16.04.2005 · Der ecuadorianische Präsident Lucio Gutierrez hat angesichts wachsender Proteste gegen seine Regierung den Notstand ausgerufen und den obersten Gerichtshof aufgelöst. Zudem wurde die Versammlungsfreiheit ausgesetzt.
Der Machtkampf zwischen Regierung und Opposition in Ecuador hat mit der Verhängung des Ausnahmezustandes einen neuen Höhepunkt erreicht. Nach Massenprotesten verkündete der Präsident des südamerikanischen Staates, Lucio Gutiérrez, in der Nacht zum Samstag den Ausnahmezustand für die Hauptstadt Quito und deren Umland. Zugleich erklärte er in einer Fernsehansprache den umstrittenen neuen Obersten Gerichtshof für aufgelöst. Zehntausende Regierungsgegner demonstrierten gegen die Maßnahmen. Wie bei Kundgebungen in den Nächten zuvor warfen sie dem 2002 gewählten Präsidenten einen diktatorischen Regierungsstil vor und forderten seinen Rücktritt.
Die gegenwärtige innenpolitische Krise war am 8. Dezember ausgelöst worden, als die damalige Regierungsmehrheit im Parlament die 31 Richter am Obersten Gerichtshof abgesetzt und ein neues Gericht ernannt hatte. Die Opposition prangerte Gutiérrez daraufhin als „Diktator“ an und versucht seither, das neue Gericht wieder absetzen zu lassen. Erst am Dienstag hatten sich Regierung und Opposition zum wiederholten Male nicht auf ein neues Gesetz zur Bestimmung des Obersten Richter einigen können.
Verfassungsrechtler bezweifelt Rechtmäßigkeit der Auflösung des Obersten Gerichtshofs
Daraufhin organisierte die Opposition am Mittwoch einen Generalstreik. Viele Menschen seien jedoch auch spontan auf die Straßen gegangen und hätten mit Topfdeckelschlagen und Hupkonzerten gegen die gesamte politische Klasse demonstriert. „Que se vayan todos“ (Verschwindet alle), skandierten die Menschen. Vor allem die Entscheidung des neuen Obersten Gerichts, das Strafverfahren gegen den früheren Präsidenten Abdalah Bucaram einzustellen, heizte die Stimmung extrem an.
Verfassungsrechtler betonten in ersten Reaktionen, der Präsident könne den Obersten Gerichtshof gar nicht auflösen. Es wurde nicht ausgeschlossen, dass Gutiérrez der Opposition zuvorkommen wollte, die wieder die Mehrheit im Parlament hat, nachdem die acht Abgeordneten der Partei des Unternehmers Álvaro Noboa zur Opposition übergelaufen waren. Der frühere Verteidigungsminister und äußerst populäre General José Gallardo rief die Streitkräfte zur Rebellion auf. Das Militär stand allerdings fest zu Gutiérrez, der Anfang 2000 als Oberst selbst einen Präsidenten aus dem Amt gezwungen hatte.

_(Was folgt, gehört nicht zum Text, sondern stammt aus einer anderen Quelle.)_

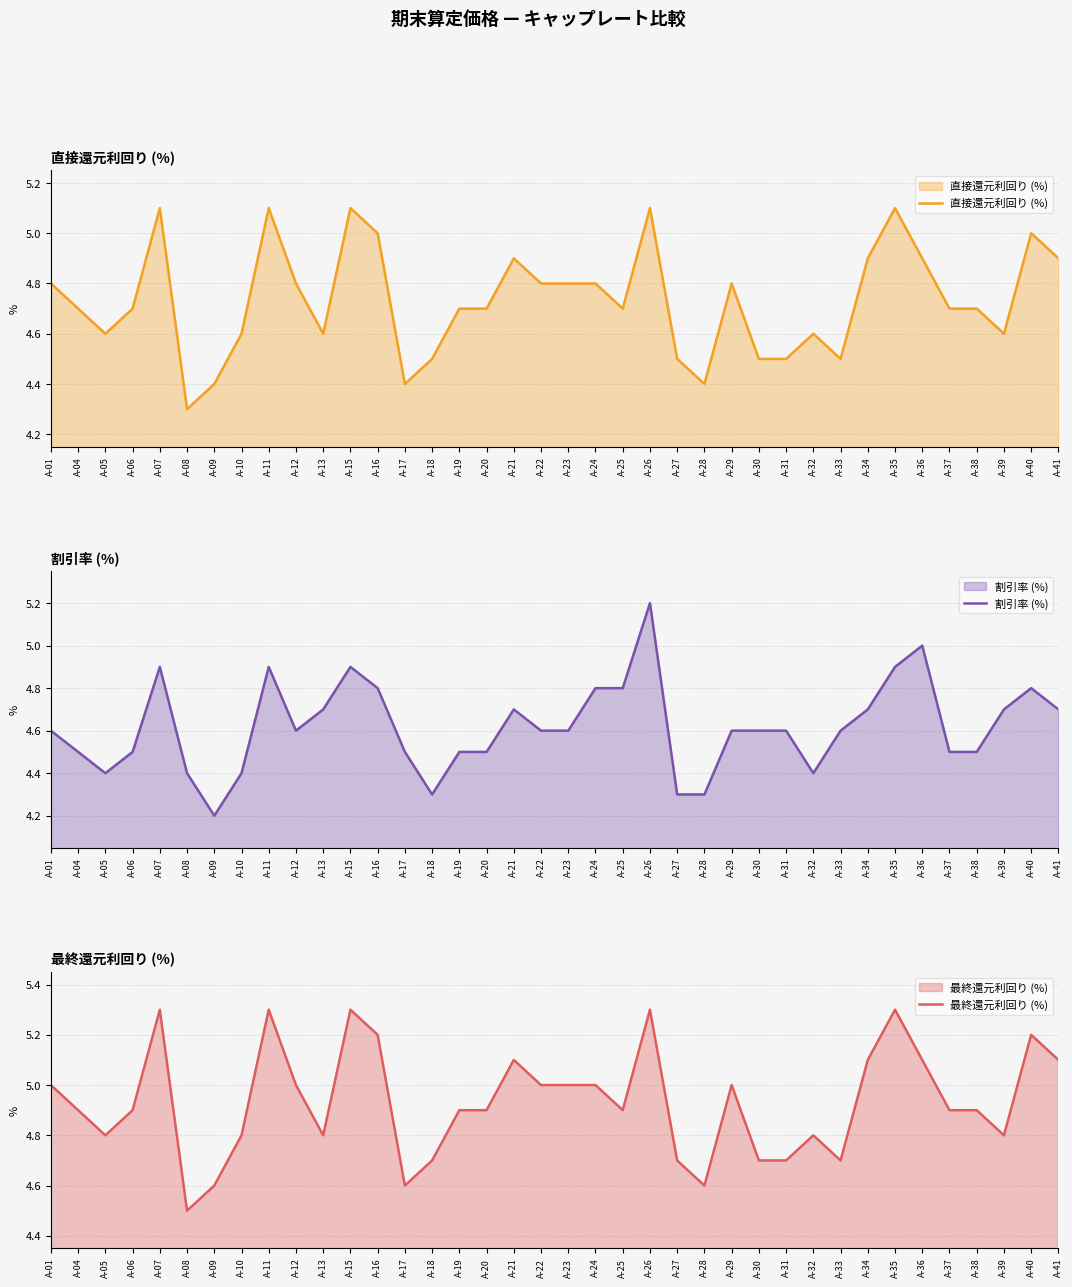

What is the total value across all series at A-39?

14.1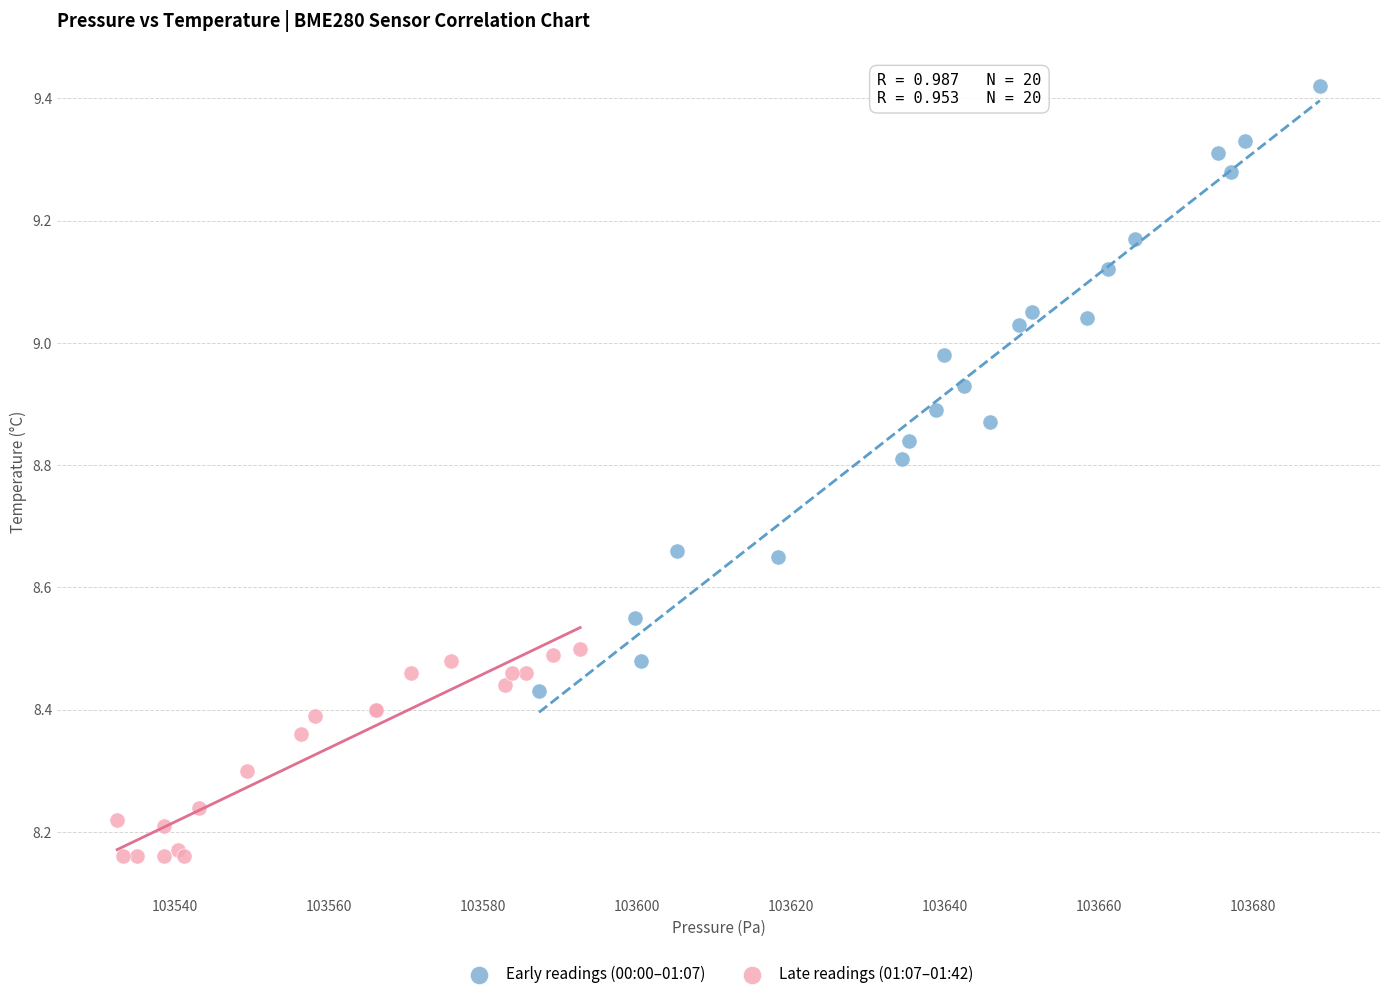

Which series contains the highest Y value?

Early readings (00:00–01:07)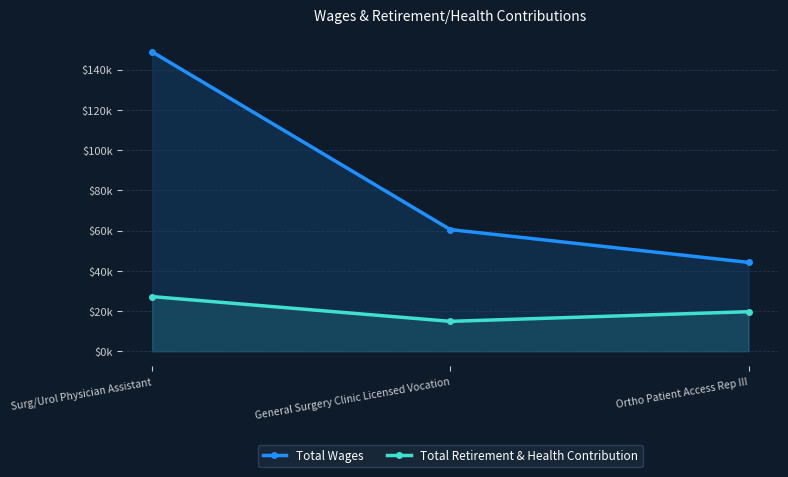

How many data points in Total Retirement & Health Contribution are above 19665?

1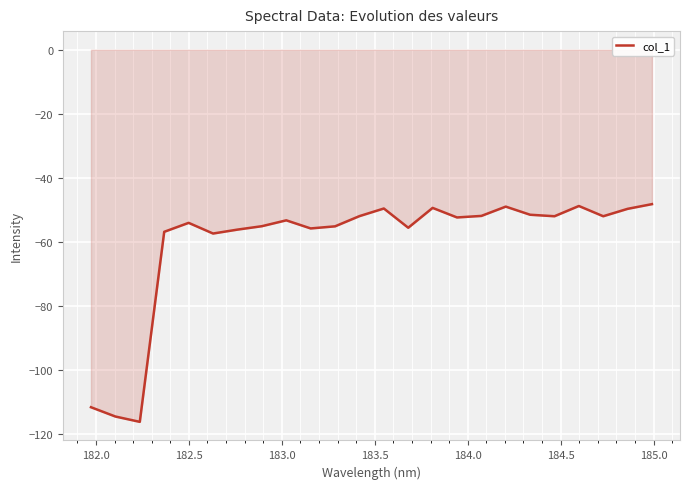

What is the difference between the maximum and minimum values?

68.0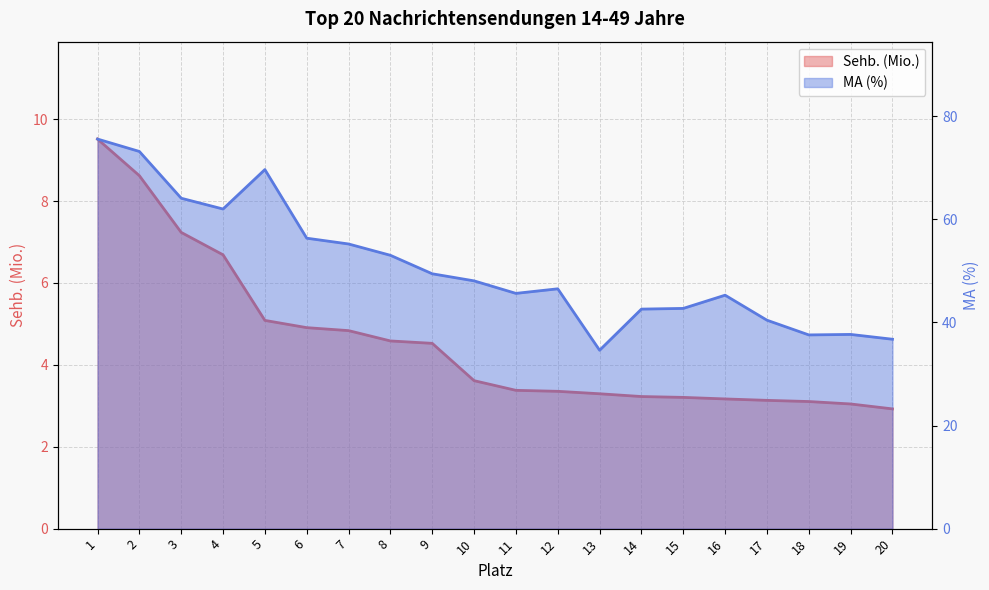

At which category is the sum across all series the highest?

1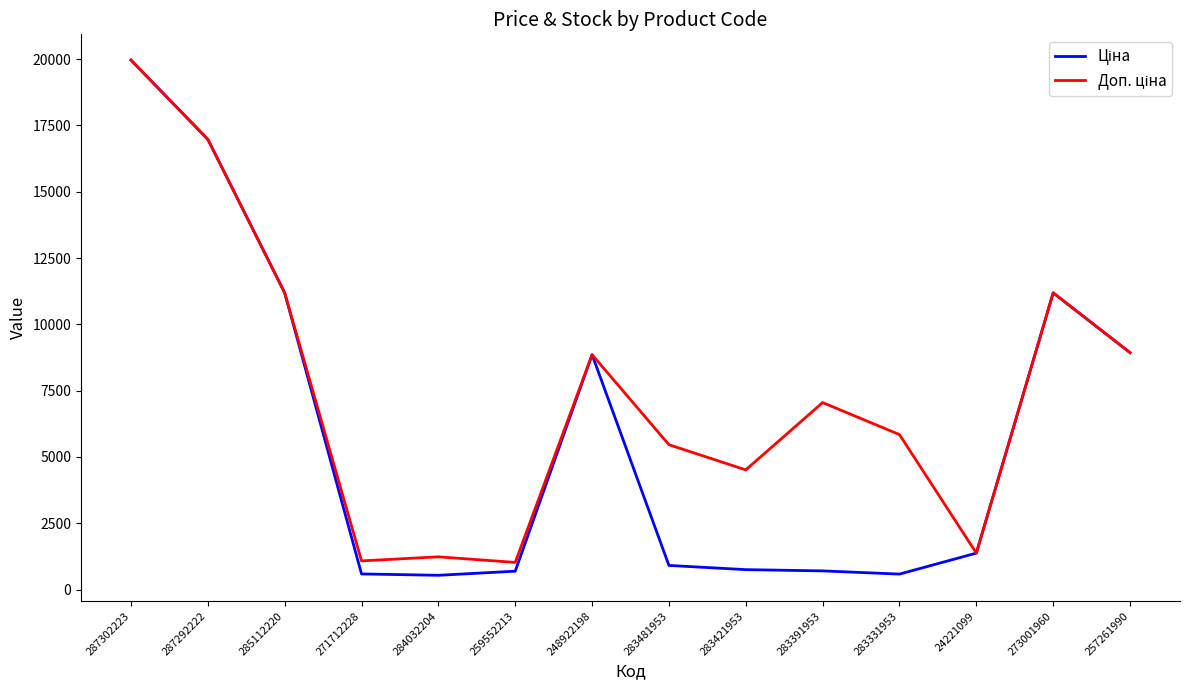

Which category has the highest value across all series?

287302223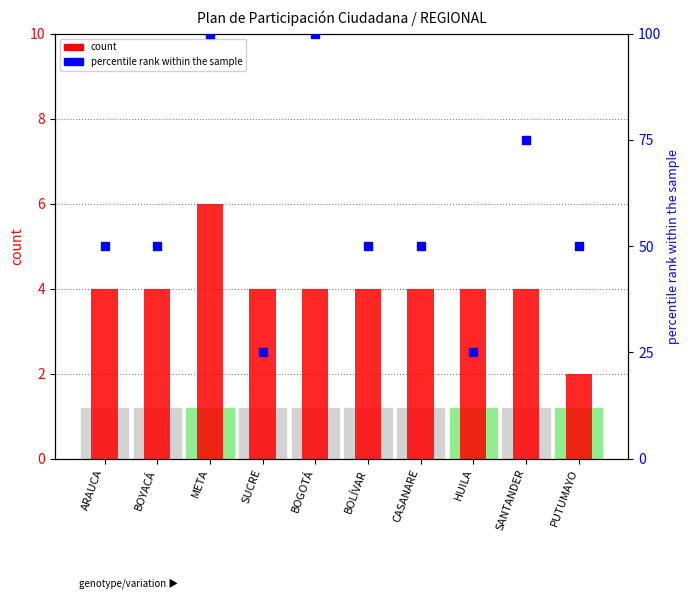

Which series reaches the minimum Y coordinate?

count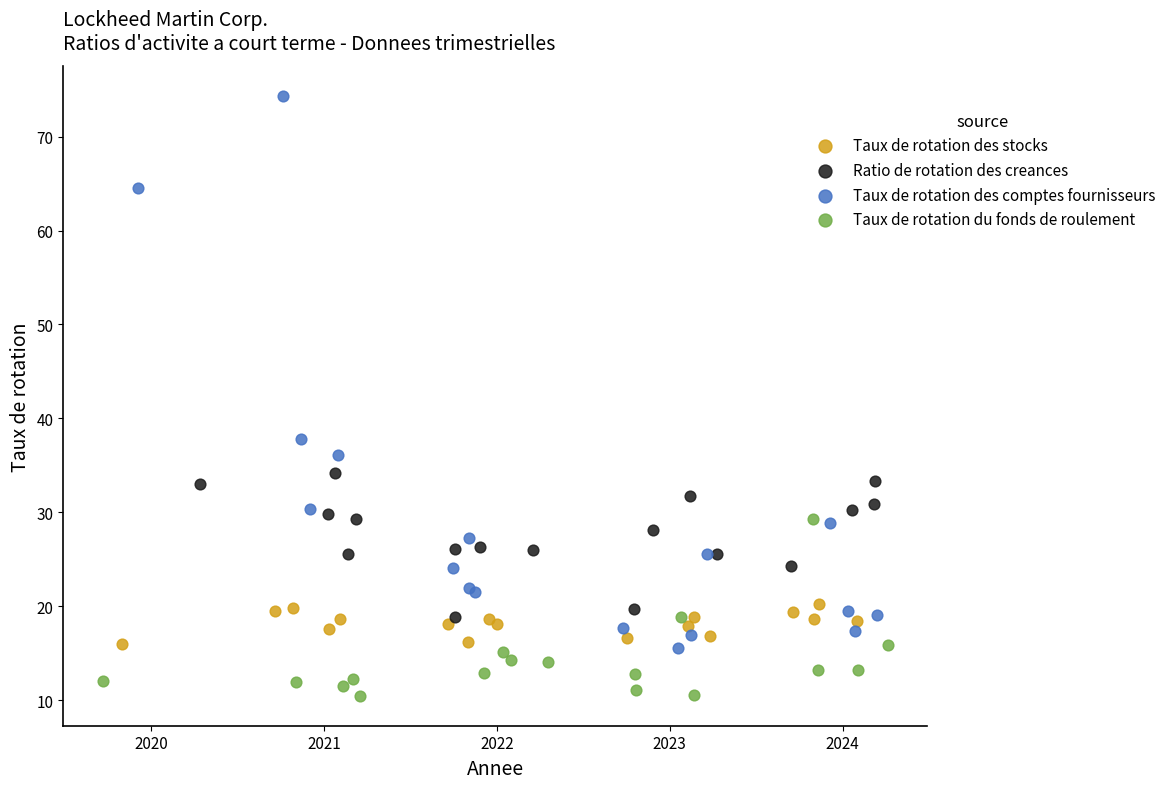

Which series reaches the maximum Y coordinate?

Taux de rotation des comptes fournisseurs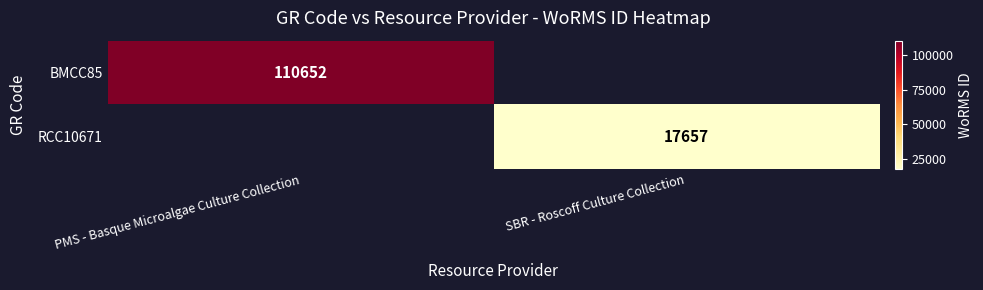

The value of BMCC85 at PMS - Basque Microalgae Culture Collection is 56028. True or false?

False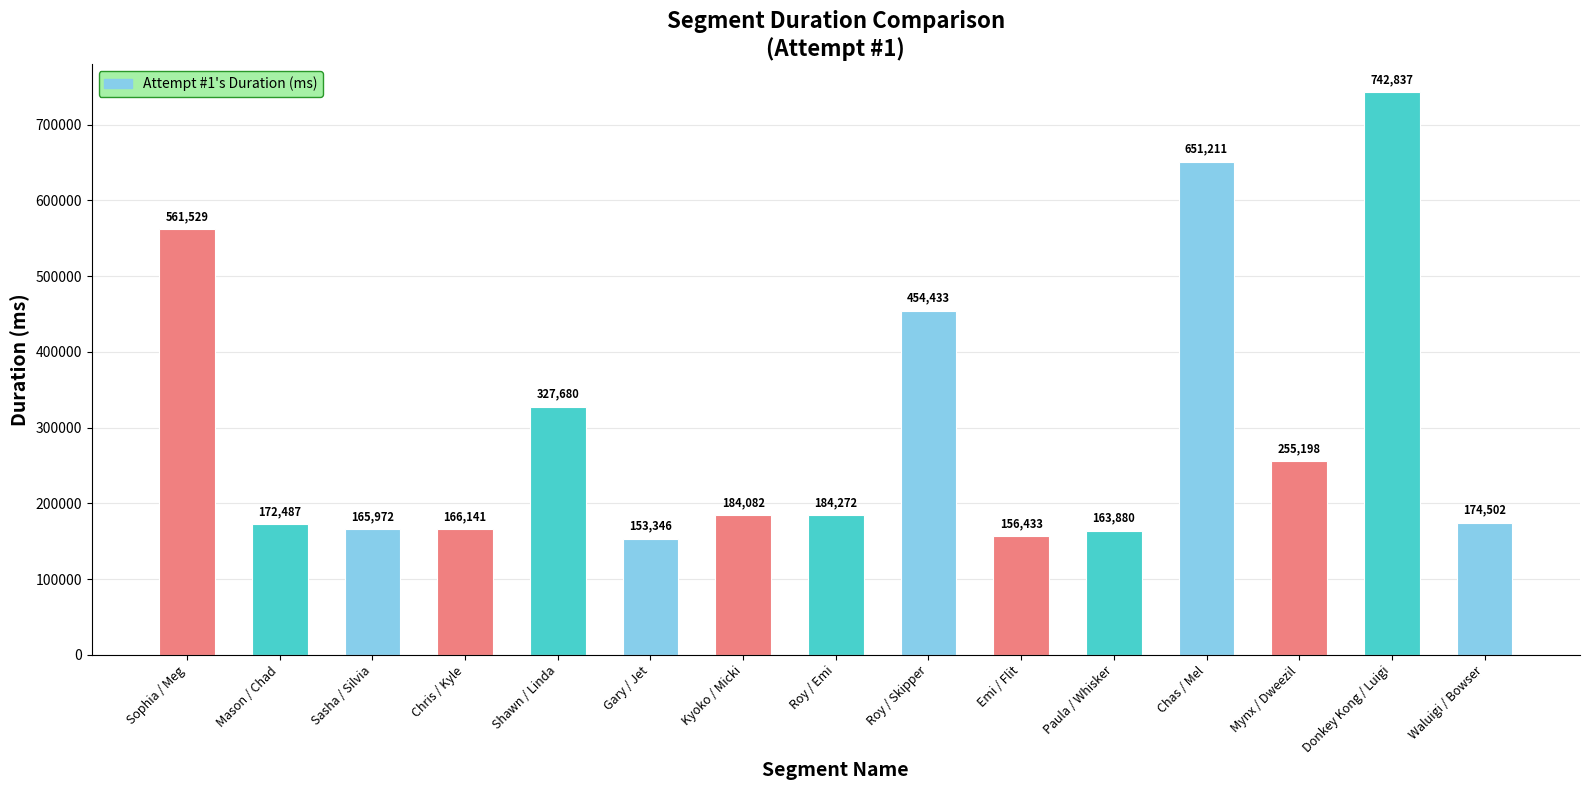

What is the ratio of the value at Mynx / Dweezil to the value at Chris / Kyle?

1.5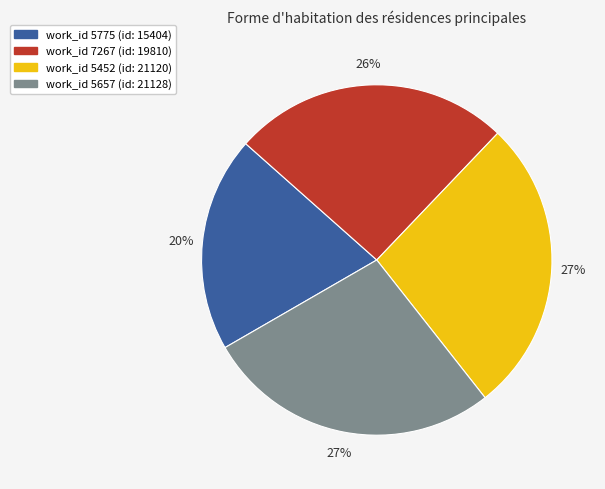

To the nearest percent, what is the average slice percentage?

25%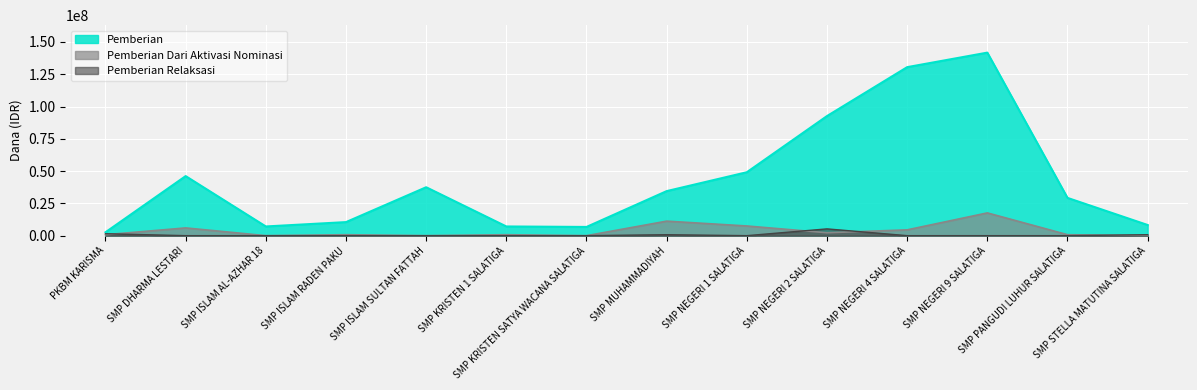

True or false: Pemberian Dari Aktivasi Nominasi and Pemberian cross at least once.

False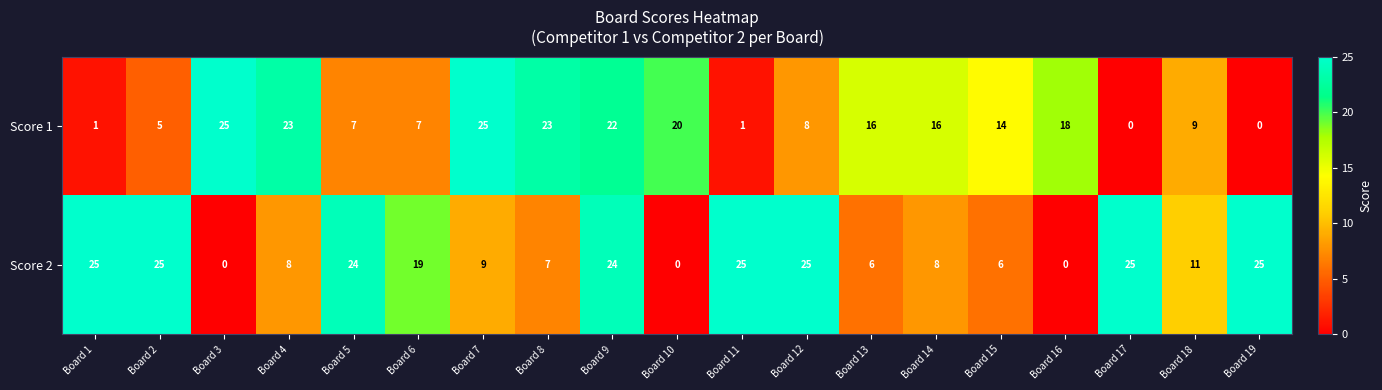

At which label is Score 1 closest to 12?

Board 15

Ecuador - Kleiner Andenstaat mit großen Problemen
Ecuador, der am Äquator liegende kleinste Andenstaat, erstreckt sich über 550 Kilometer entlang der Pazifikküste im Nordwesten Südamerikas. Das vor allem durch seine Indio-Bevölkerung und bis 6.000 Meter hohen Berge geprägte Land grenzt an Peru und Kolumbien. Mehr als die Hälfte der rund zwölf Millionen Ecuadorianer leben in den Städten an der Küste. Dort und im östlichen Tiefland herrscht ein feuchtheißes Tropenklima, im Andenhochland ein gemäßigtes Klima mit starken Temperaturschwankungen.
Die Hauptstadt Quito liegt knapp 3000 Meter hoch im Landesinneren und hat etwa 1,7 Million Einwohner. Zum Staatsgebiet gehören auch die fast 1000 Kilometer entfernten Galapagos-Inseln mit ihrer einzigartigen Tierwelt.
Ecuador ist seit 1979 eine Präsidialdemokratie mit Einkammerparlament (Nationalkongress). An der Spitze der Republik steht der in einer Person vereinte Staats- und Regierungschef. Seit Beginn der 70er Jahre hat sich das Land zu einem Erdölexporteur gewandelt. Zweitwichtiges Exportprodukt sind Bananen. Teilweise sinkende Rohstoffpreise und Naturkatastrophen verhinderten den wirtschaftlichen Aufschwung. Etwa jeder zweite Ecuadorianer lebt in Armut.
Weil die Währung Sucre im Zuge einer schweren wirtschaftlichen Krise und eines völligen Vertrauensverlustes in- und ausländischer Anleger extrem an Wert verloren hatte, wurde im März 2000 die schrittweise Ablösung der Landeswährung durch den Dollar beschlossen.